There are several forms of illness called glomerulonephritis. One of the forms of this disease, which specifically attacks children, is commonly referred to as a nephritis. Nephritis develops in a child who has had a streptococcal (bacterial) infection two to three weeks before that.
The body creates chemical substances (antibodies) that successfully attack the bacteria. But due to some defects in the immune system, antibodies are beginning to attack the kidneys. Kidneys are inflamed, can not produce normal amounts of urine and allow entering of blood in the urine.
Symptoms occur within a few days. The main symptom is the reduced amount of urine that is blurred or reddish-brown due to blood. Another major symptom is the accumulation of fluid in the body due to reduced amount of urine. The fluid appears as a swelling (edema) around the eyes and on the face or all over the body. Some children also have elevated temperature and headaches.

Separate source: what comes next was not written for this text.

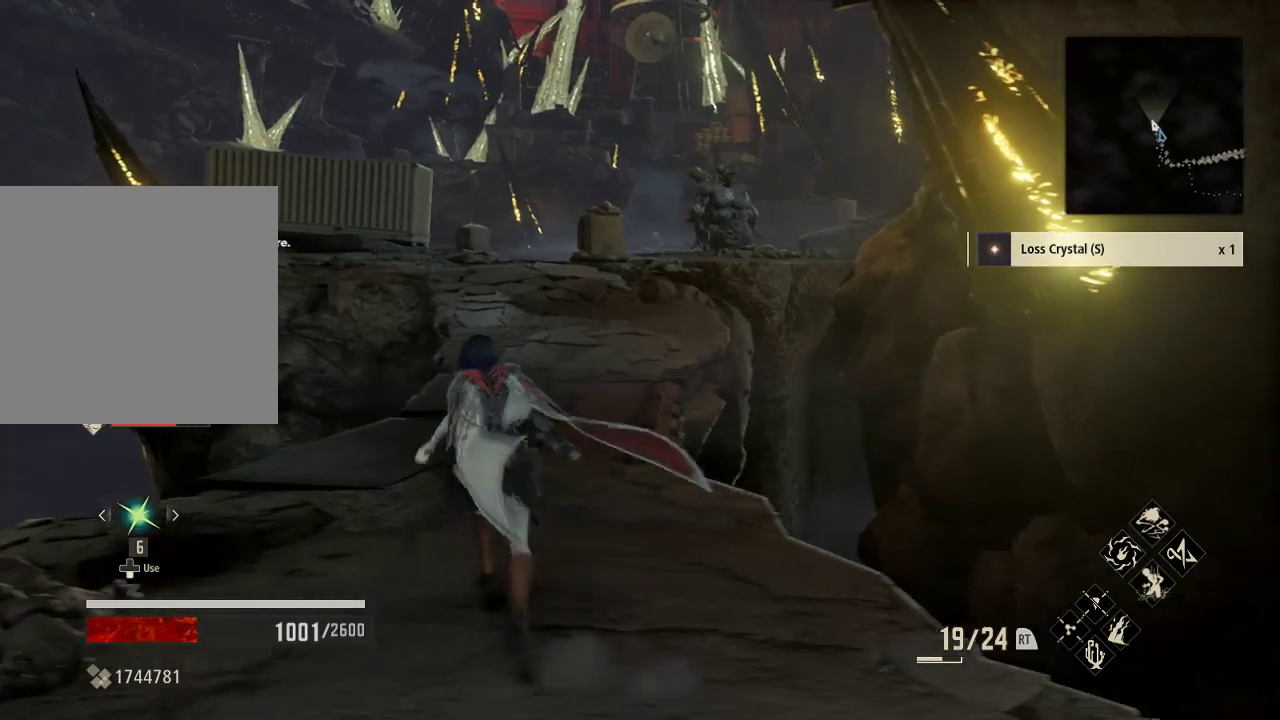
{"buttons": ["R1"], "left_stick": "up", "right_stick": "center"}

Nephritis is rare and occurs as a complication only in a small number of streptococcal infections. In the average year, one in 3000 school children are treated from nephritis.
Dangers related to nephritis are small. Sometimes the baby’s blood pressure increases considerably due to fluid build-up in the body. This is why severe headaches, vomiting, and sometimes cramps occur. If this happens, contact your doctor immediately.

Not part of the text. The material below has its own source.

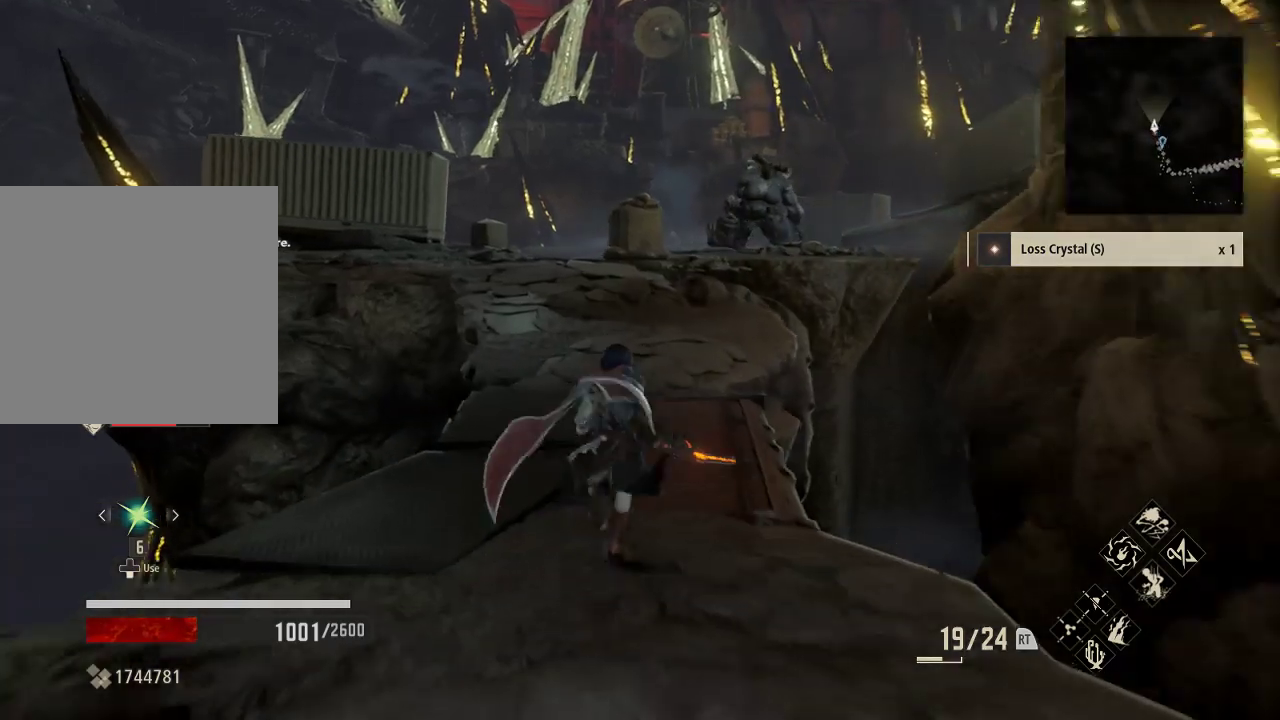
{"buttons": ["R1"], "left_stick": "center", "right_stick": "center", "events": [[233, "right_stick", "up"], [367, "left_stick", "center"], [367, "right_stick", "center"]]}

A child with recurrent urinary tract infections (including nephritis) is exposed to long-term kidney damage. The consequence of such long-term discomfort is chronic renal insufficiency (renal failure).
What to do?
Nephritis requires medical attention. You should always tell the doctor about the abnormal appearance of the baby’s urine. If, after a physical examination, the doctor suspects your child has nephritis, blood and urine tests will be performed. Laboratory analysis of the urine sample will confirm the diagnosis, while the blood test will show which antibodies have caused nephritis.
The doctor usually advises resting, or lying down if the infection is severe. In addition, the child will undergo a restrictive diet, i.e. the amount of salt, liquid and protein (meat, fish, eggs) will be reduced. The diet lasts as long as the amount of urine does not rise to normal and is designed to reduce kidney load and prevent accumulation of fluid in the body. Antibiotics destroy the remaining bacteria, and diuretics increase the amount of water that is excreted by the urine. A child will be received in hospital if it is considered to be at risk for the occurrence of complications that can be immediately prevented. If blood pressure rises to a dangerous point, a child will receive medicines to reduce the pressure (see high blood pressure). But, despite the complications, prospects for complete recovery withing a week are very good.